Passage
*** Block opens ***
However if there is a right of way through private land to get access to public land, who has the responsibility to maintain the right of way? The feds do not like to maintain roads, and if the private landowner maintains the right of way then they should get compensated for maintaining the road. 

How about if the landowner could charge a toll?

Just a couple of other things to think about.


----------



## Lonetree (Dec 4, 2010)

bowgy said:


> If it is a "right of way" then it should not be blocked.
> 
> However if there is a right of way through private land to get access to public land, who has the responsibility to maintain the right of way? The feds do not like to maintain roads, and if the private landowner maintains the right of way then they should get compensated for maintaining the road.
> 
> ...


Typically the right of ways through private to public are county right of ways, so some are maintained on a county level. There is no responsibility to maintain the right of way, unless said county wants to. Which is the funny thing about a lot of RS2477 claims. They claimed by the county, but the county let the routes go away decades ago when they did not maintain them, that is both legally and physically.

Land owners could charge a toll on private routes, but not on public right of ways.


----------



## bowgy (Oct 10, 2007)

Lonetree said:


> Typically the right of ways through private to public are county right of ways, so some are maintained on a county level. There is no responsibility to maintain the right of way, unless said county wants to. Which is the funny thing about a lot of RS2477 claims. They claimed by the county, but the county let the routes go away decades ago when they did not maintain them, that is both legally and physically.
> 
> Land owners could charge a toll on private routes, but not on public right of ways.


One of the reasons I brought this up is that we have a road that goes through several properties that the county used to maintain, the county road superintendent researched his data base and found out that they had no responsibility to maintain the road and it only accessed private ground and did not pass through any public land and therefore they stopped maintaining it. The first land owner after leaving public land put in a gate and locked it only giving access to the private landowners.

The section that went through our land got pretty bad without the county maintaining it and almost became impassable, I spent several thousand dollars to repair and gravel that section.

That is why I asked who should pay for maintaining a right of way.


----------
*** Block closes ***
Data for analysis
*** Block opens ***
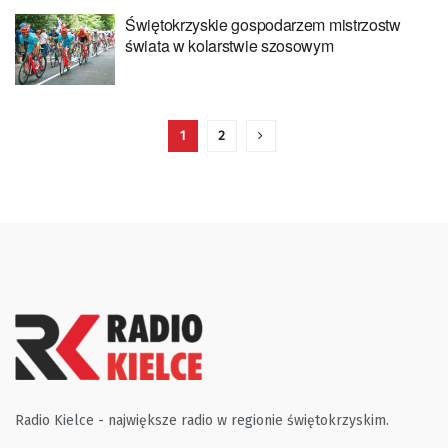
Świętokrzyskie gospodarzem mistrzostw
świata w kolarstwie szosowym
1
2
Radio Kielce - największe radio w regionie świętokrzyskim.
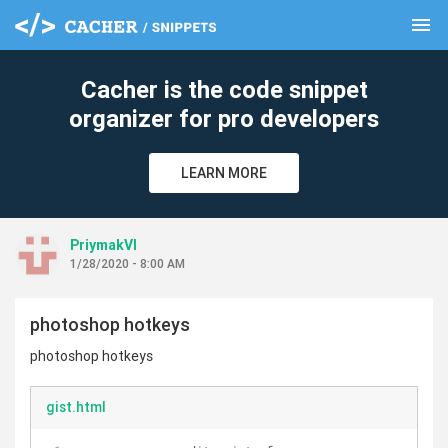
menu
clear
Cacher is the code snippet
organizer for pro developers
LEARN MORE
PriymakVl
1/28/2020 - 8:00 AM
photoshop hotkeys
photoshop hotkeys
gist.html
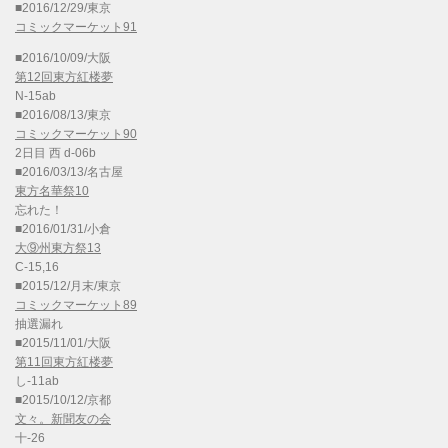
■2016/12/29/東京
コミックマーケット91
■2016/10/09/大阪
第12回東方紅楼夢
N-15ab
■2016/08/13/東京
コミックマーケット90
2日目 西 d-06b
■2016/03/13/名古屋
東方名華祭10
忘れた！
■2016/01/31/小倉
大⑨州東方祭13
C-15,16
■2015/12/月末/東京
コミックマーケット89
抽選漏れ
■2015/11/01/大阪
第11回東方紅楼夢
し-11ab
■2015/10/12/京都
文々。新聞友の会
十-26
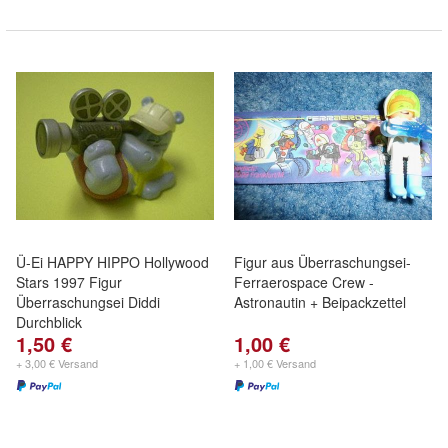
Ü-Ei HAPPY HIPPO Hollywood
Figur aus Überraschungsei-
Stars 1997 Figur
Ferraerospace Crew -
Überraschungsei Diddi
Astronautin + Beipackzettel
Durchblick
1,50 €
1,00 €
+ 3,00 € Versand
+ 1,00 € Versand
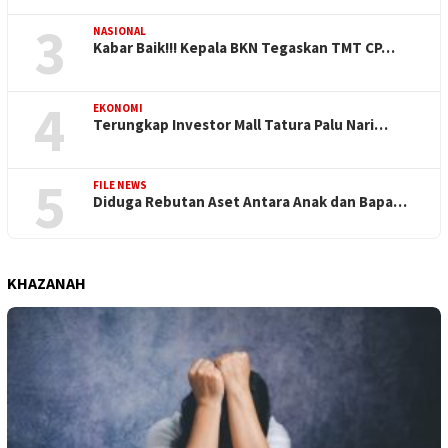
3
NASIONAL
Kabar Baik!!! Kepala BKN Tegaskan TMT CP…
4
EKONOMI
Terungkap Investor Mall Tatura Palu Nari…
5
FILE NEWS
Diduga Rebutan Aset Antara Anak dan Bapa…
KHAZANAH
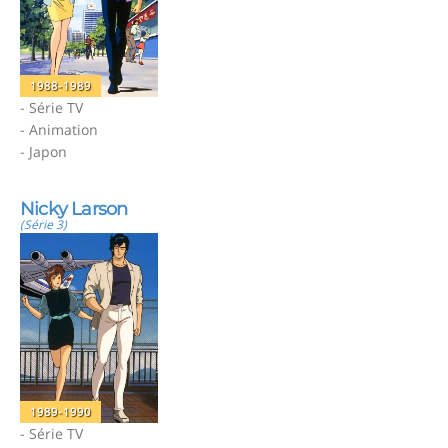
1988-1989
- Série TV
- Animation
- Japon
Nicky Larson
(Série 3)
1989-1990
- Série TV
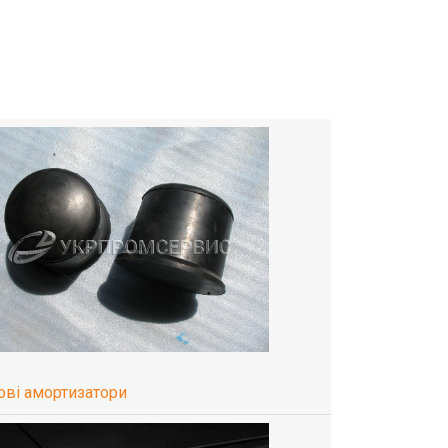
ові амортизатори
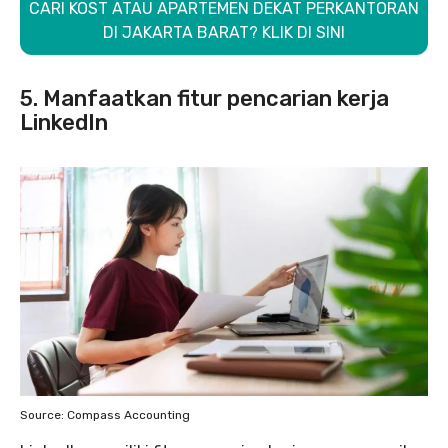
CARI KOST ATAU APARTEMEN DEKAT PERKANTORAN
DI JAKARTA BARAT? KLIK DI SINI
5.
Manfaatkan fitur pencarian kerja
LinkedIn
Source: Compass Accounting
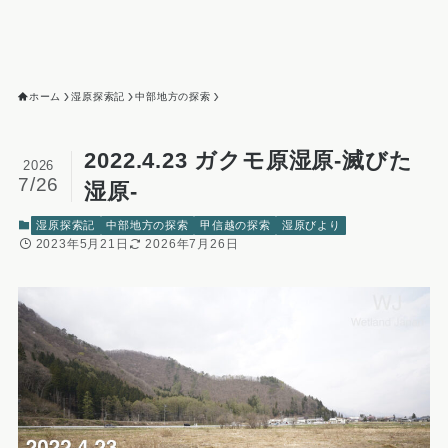
ホーム
湿原探索記
中部地方の探索
2022.4.23 ガクモ原湿原-滅びた
2026
7/26
湿原-
湿原探索記
中部地方の探索
甲信越の探索
湿原びより
2023年5月21日
2026年7月26日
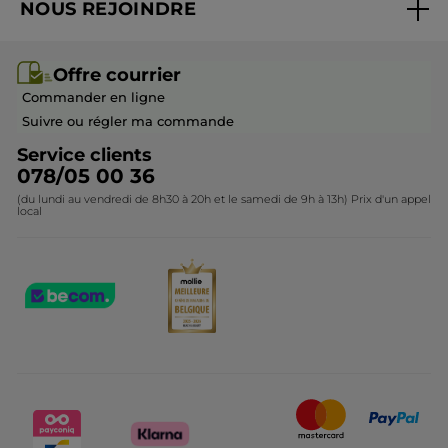
NOUS REJOINDRE
Mes cadeaux
Idées cadeaux
Rejoindre nos équipes
Offre courrier / dépliant
Collection Monoï
Offre courrier
Devenir franchisé ou gérant
Questions & Réponses
Collection de Noël
Commander en ligne
Contactez-nous
Suivre ou régler ma commande
Service clients
078/05 00 36
(du lundi au vendredi de 8h30 à 20h et le samedi de 9h à 13h) Prix d'un appel
local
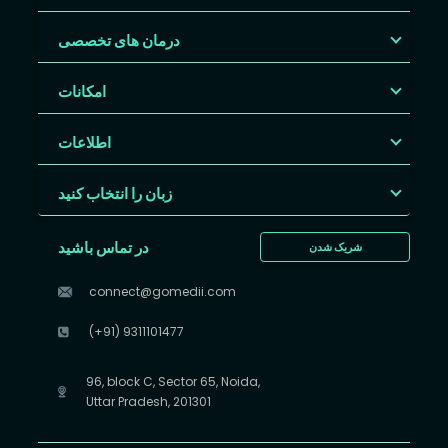
درمان های تخصصی
امکانات
اطلاعات
زبان را انتخاب کنید
در تماس باشید
شریک شدن
connect@gomedii.com
(+91) 9311101477
96, block C, Sector 65, Noida,
Uttar Pradesh, 201301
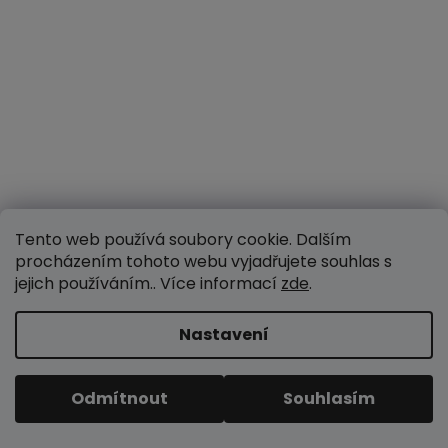
Blog proutěné zboží
Tento web používá soubory cookie. Dalším
procházením tohoto webu vyjadřujete souhlas s
Jak osázet proutěný květináč? 5 rad pro krásnou
jejich používáním.. Více informací
zde
.
terasu
17.6.2026
Nastavení
Proutí a živé rostliny k sobě neodmyslitelně patří. Kombinace
zelených listů, barevných květů a hřej...
Odmítnout
Souhlasím
Průvodce výběrem košíku na hřiby
2.4.2026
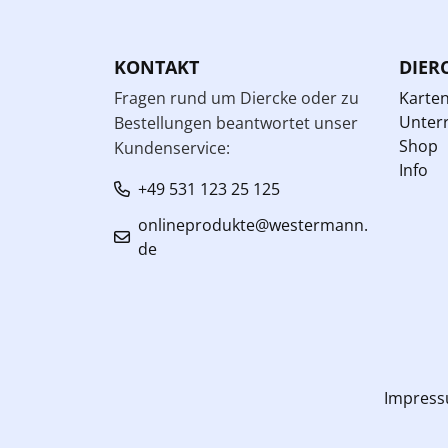
KONTAKT
DIER
Fragen rund um Diercke oder zu
Karte
Unterr
Bestellungen beantwortet unser
Shop
Kundenservice:
Info
+49 531 123 25 125
onlineprodukte@westermann.
de
Impres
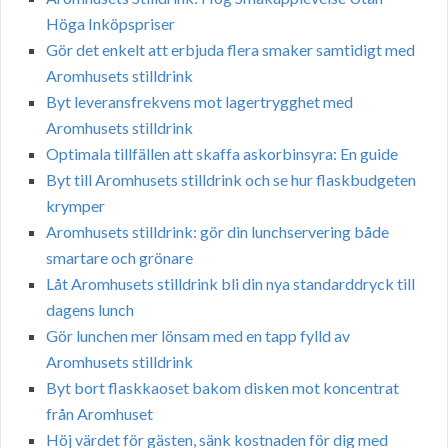
Höga Inköpspriser
Gör det enkelt att erbjuda flera smaker samtidigt med
Aromhusets stilldrink
Byt leveransfrekvens mot lagertrygghet med
Aromhusets stilldrink
Optimala tillfällen att skaffa askorbinsyra: En guide
Byt till Aromhusets stilldrink och se hur flaskbudgeten
krymper
Aromhusets stilldrink: gör din lunchservering både
smartare och grönare
Låt Aromhusets stilldrink bli din nya standarddryck till
dagens lunch
Gör lunchen mer lönsam med en tapp fylld av
Aromhusets stilldrink
Byt bort flaskkaoset bakom disken mot koncentrat
från Aromhuset
Höj värdet för gästen, sänk kostnaden för dig med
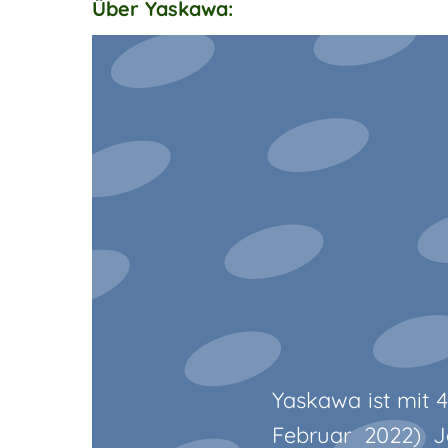
Über Yaskawa:
Yaskawa ist mit 
Februar 2022) J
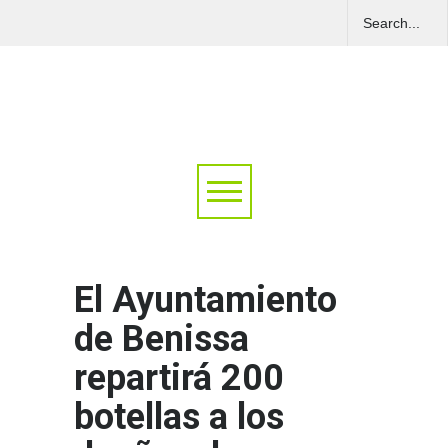
El Ayuntamiento
de Benissa
repartirá 200
botellas a los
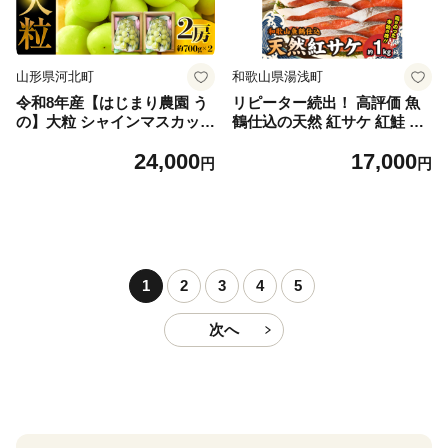
山形県河北町
和歌山県湯浅町
令和8年産【はじまり農園 う
リピーター続出！ 高評価 魚
の】大粒 シャインマスカット
鶴仕込の天然 紅サケ 紅鮭 鮭
２房（約700g×2房） 山形県
サーモン 切身 切り身 約1kg
24,000
17,000
河北町産 【河北町観光物産協
レビュー高評価 小分け 真空
円
円
会】 ka002-004-r8
パック 梅酒 真昆布 使用 だし
まろやか 天然 鮭 魚 海の幸
海鮮 魚介 食品 食べ物 おかず
お弁当 水産加工品 冷凍 グル
メ お取り寄せ 和歌山県 湯浅
町 送料無料_G7317
1
2
3
4
5
次へ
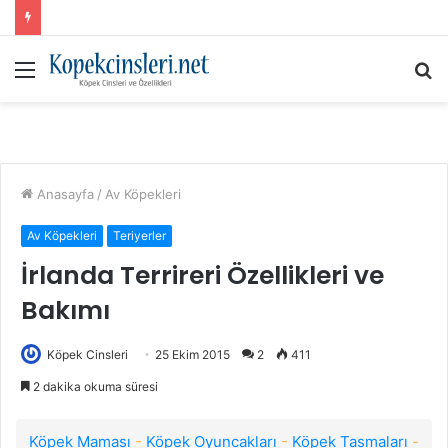
Menü
A
y
...
Anasayfa
/
Av Köpekleri
Av Köpekleri
Teriyerler
İrlanda Terrireri Özellikleri ve
Bakımı
Köpek Cinsleri
25 Ekim 2015
2
411
2 dakika okuma süresi
Köpek Maması
-
Köpek Oyuncakları
-
Köpek Tasmaları
-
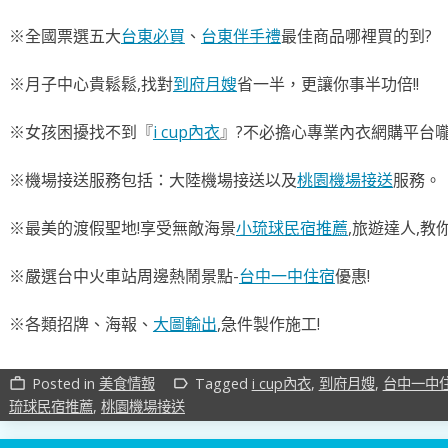
※全國票選五大
台東必買
、
台東伴手禮
最佳商品哪裡買的到?
※月子中心貴鬆鬆,找對
到府月嫂
省一半，更讓你事半功倍!!
※女孩困擾找不到『
i cup內衣
』?不必擔心專業內衣網購平台
※機場接送服務包括：大陸機場接送以及
桃園機場接送
服務。
※最美的渡假聖地!享受無敵海景
小琉球民宿推薦
,旅遊達人,教
※嚴選台中火車站周邊熱鬧景點-
台中一中住宿
優惠!
※各類招牌、海報、
大圖輸出
,急件製作施工!
Posted in
美食情報
Tagged
i cup內衣
,
到府月嫂
,
台中一中
work_outline
label_outline
琉球民宿推薦
,
桃園機場接送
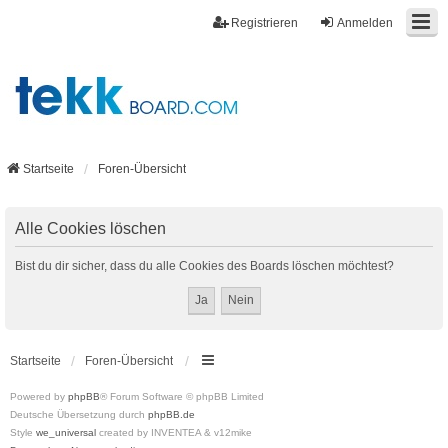
Registrieren
Anmelden
Startseite
Foren-Übersicht
Alle Cookies löschen
Bist du dir sicher, dass du alle Cookies des Boards löschen möchtest?
Startseite
Foren-Übersicht
Powered by
phpBB
® Forum Software © phpBB Limited
Deutsche Übersetzung durch
phpBB.de
Style
we_universal
created by INVENTEA & v12mike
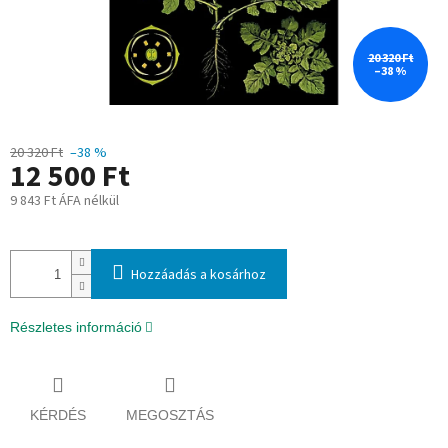
20 320 Ft
–38 %
20 320 Ft
–38 %
12 500 Ft
9 843 Ft ÁFA nélkül
Egységár:
Hozzáadás a kosárhoz
Részletes információ
KÉRDÉS
MEGOSZTÁS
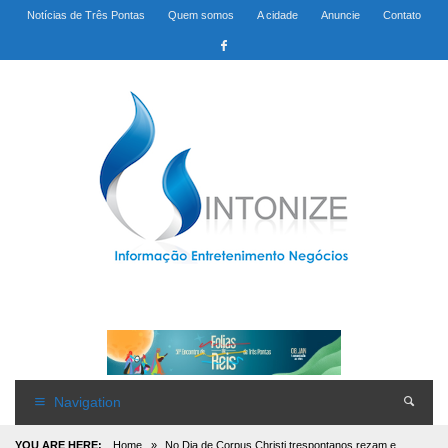
Notícias de Três Pontas
Quem somos
A cidade
Anuncie
Contato
Navigation
YOU ARE HERE:
Home
»
No Dia de Corpus Christi trespontanos rezam e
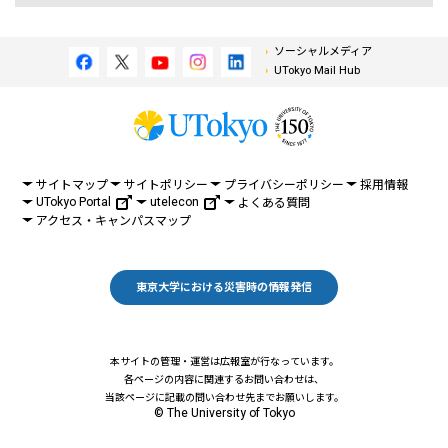
ソーシャルメディア
UTokyo Mail Hub
サイトマップ
サイトポリシー
プライバシーポリシー
採用情報
UTokyo Portal
utelecon
よくある質問
アクセス・キャンパスマップ
東京大学における災害時の情報発信
本サイトの管理・運営は広報室が行なっています。
各ページの内容に関連するお問い合わせは、
当該ページに記載の問い合わせ先までお願いします。
© The University of Tokyo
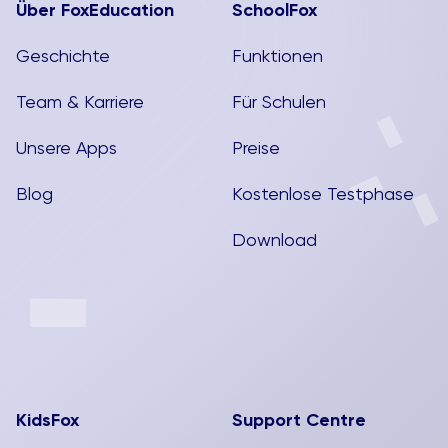
Über FoxEducation
SchoolFox
Geschichte
Funktionen
Team & Karriere
Für Schulen
Unsere Apps
Preise
Blog
Kostenlose Testphase
Download
KidsFox
Support Centre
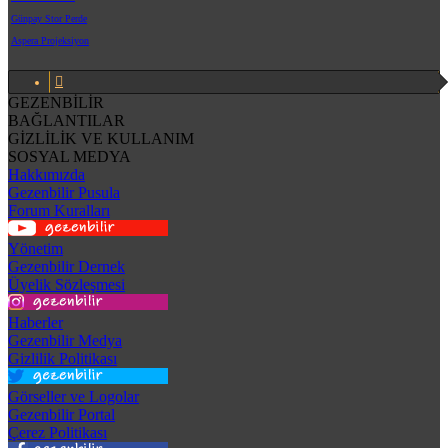
Günpay Stor Perde
Aspera Projeksiyon
GEZENBİLİR
BAĞLANTILAR
GİZLİLİK VE KULLANIM
SOSYAL MEDYA
Hakkımızda
Gezenbilir Pusula
Forum Kuralları
Yönetim
Gezenbilir Dernek
Üyelik Sözleşmesi
Haberler
Gezenbilir Medya
Gizlilik Politikası
Görseller ve Logolar
Gezenbilir Portal
Çerez Politikası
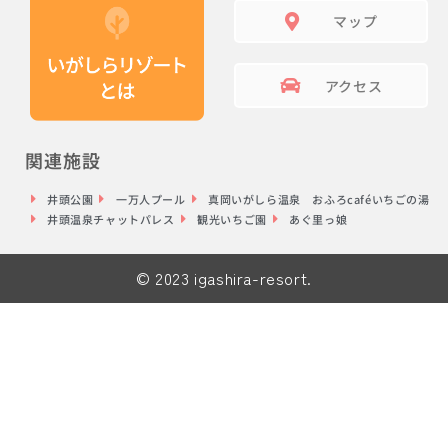
マップ
アクセス
関連施設
井頭公園
一万人プール
真岡いがしら温泉 おふろcaféいちごの湯
井頭温泉チャットパレス
観光いちご園
あぐ里っ娘
© 2023 igashira-resort.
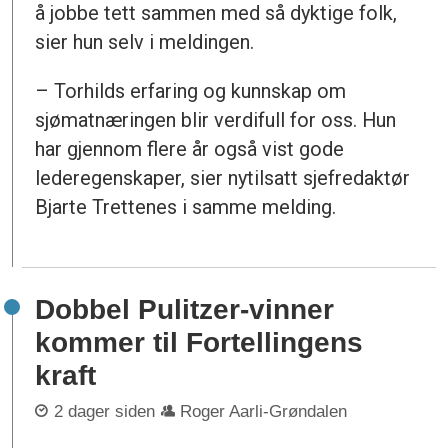
å jobbe tett sammen med så dyktige folk,
sier hun selv i meldingen.
– Torhilds erfaring og kunnskap om
sjømatnæringen blir verdifull for oss. Hun
har gjennom flere år også vist gode
lederegenskaper, sier nytilsatt sjefredaktør
Bjarte Trettenes i samme melding.
Dobbel Pulitzer-vinner
kommer til Fortellingens
kraft
2 dager siden
Roger Aarli-Grøndalen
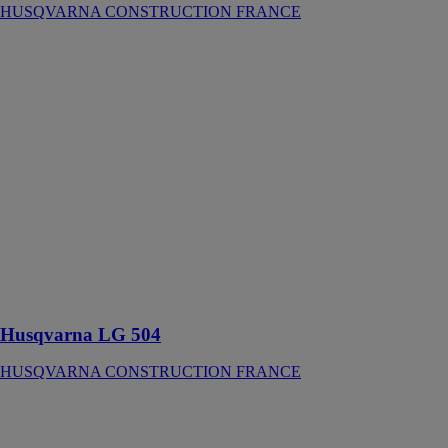
HUSQVARNA CONSTRUCTION FRANCE
Husqvarna LG
504
HUSQVARNA
CONSTRUCTION
FRANCE
Compacteur à
plaque
réversible pour
compacter les
sols
pulvérulents
profonds et
moyennement
profonds
Husqvarna LG 504
HUSQVARNA CONSTRUCTION FRANCE
Husqvarna TS
66 R
HUSQVARNA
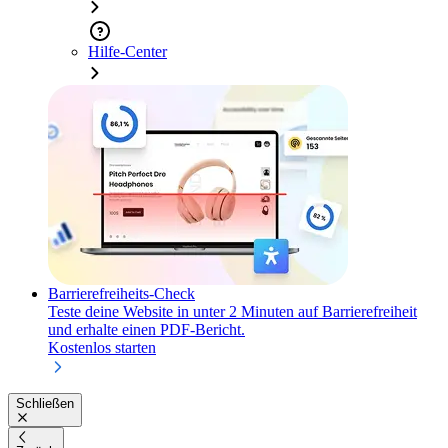
Hilfe-Center
Barrierefreiheits-Check
Teste deine Website in unter 2 Minuten auf Barrierefreiheit
und erhalte einen PDF-Bericht.
Kostenlos starten
Schließen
*** Block closes ***
What this exercise asks
- A) In the thread, what actions does bowgy's reply to Lonetree say were taken concerning the road, and who took each one?
- B) In the entries, between the lines holding "El Ayuntamiento" and "created by INVENTEA & v12mike", inclusive, can you replace "Startseite" with "Homepage" and give back only those lines, leaving out the pictures?
The thread and the entries have nothing to do with each other.

Exercise responses
- A)
- The county used to maintain the road.
- The county road superintendent researched his database.
- The superintendent found that the county had no responsibility to maintain the road.
- The county stopped maintaining the road.
- The first landowner after leaving public land put in a gate and locked it, giving access only to the private landowners.
- bowgy spent several thousand dollars to repair and gravel the section through bowgy's land.

- B)
El Ayuntamiento
de Benissa
repartirá 200
botellas a los
山形県河北町
和歌山県湯浅町
令和8年産【はじまり農園 う
リピーター続出！ 高評価 魚
の】大粒 シャインマスカット
鶴仕込の天然 紅サケ 紅鮭 鮭
２房（約700g×2房） 山形県
サーモン 切身 切り身 約1kg
24,000
17,000
河北町産 【河北町観光物産協
レビュー高評価 小分け 真空
円
円
会】 ka002-004-r8
パック 梅酒 真昆布 使用 だし
まろやか 天然 鮭 魚 海の幸
海鮮 魚介 食品 食べ物 おかず
お弁当 水産加工品 冷凍 グル
メ お取り寄せ 和歌山県 湯浅
町 送料無料_G7317
1
2
3
4
5
次へ
Menü
A
y
...
Anasayfa
/
Av Köpekleri
Av Köpekleri
Teriyerler
İrlanda Terrireri Özellikleri ve
Bakımı
Köpek Cinsleri
25 Ekim 2015
2
411
2 dakika okuma süresi
Köpek Maması
-
Köpek Oyuncakları
-
Köpek Tasmaları
-
※全國票選五大
台東必買
、
台東伴手禮
最佳商品哪裡買的到?
※月子中心貴鬆鬆,找對
到府月嫂
省一半，更讓你事半功倍!!
※女孩困擾找不到『
i cup內衣
』?不必擔心專業內衣網購平台
※機場接送服務包括：大陸機場接送以及
桃園機場接送
服務。
※最美的渡假聖地!享受無敵海景
小琉球民宿推薦
,旅遊達人,教
※嚴選台中火車站周邊熱鬧景點-
台中一中住宿
優惠!
※各類招牌、海報、
大圖輸出
,急件製作施工!
Posted in
美食情報
Tagged
i cup內衣
,
到府月嫂
,
台中一中
work_outline
label_outline
琉球民宿推薦
,
桃園機場接送
Registrieren
Anmelden
Homepage
Foren-Übersicht
Alle Cookies löschen
Bist du dir sicher, dass du alle Cookies des Boards löschen möchtest?
Homepage
Foren-Übersicht
Powered by
phpBB
® Forum Software © phpBB Limited
Deutsche Übersetzung durch
phpBB.de
Style
we_universal
created by INVENTEA & v12mike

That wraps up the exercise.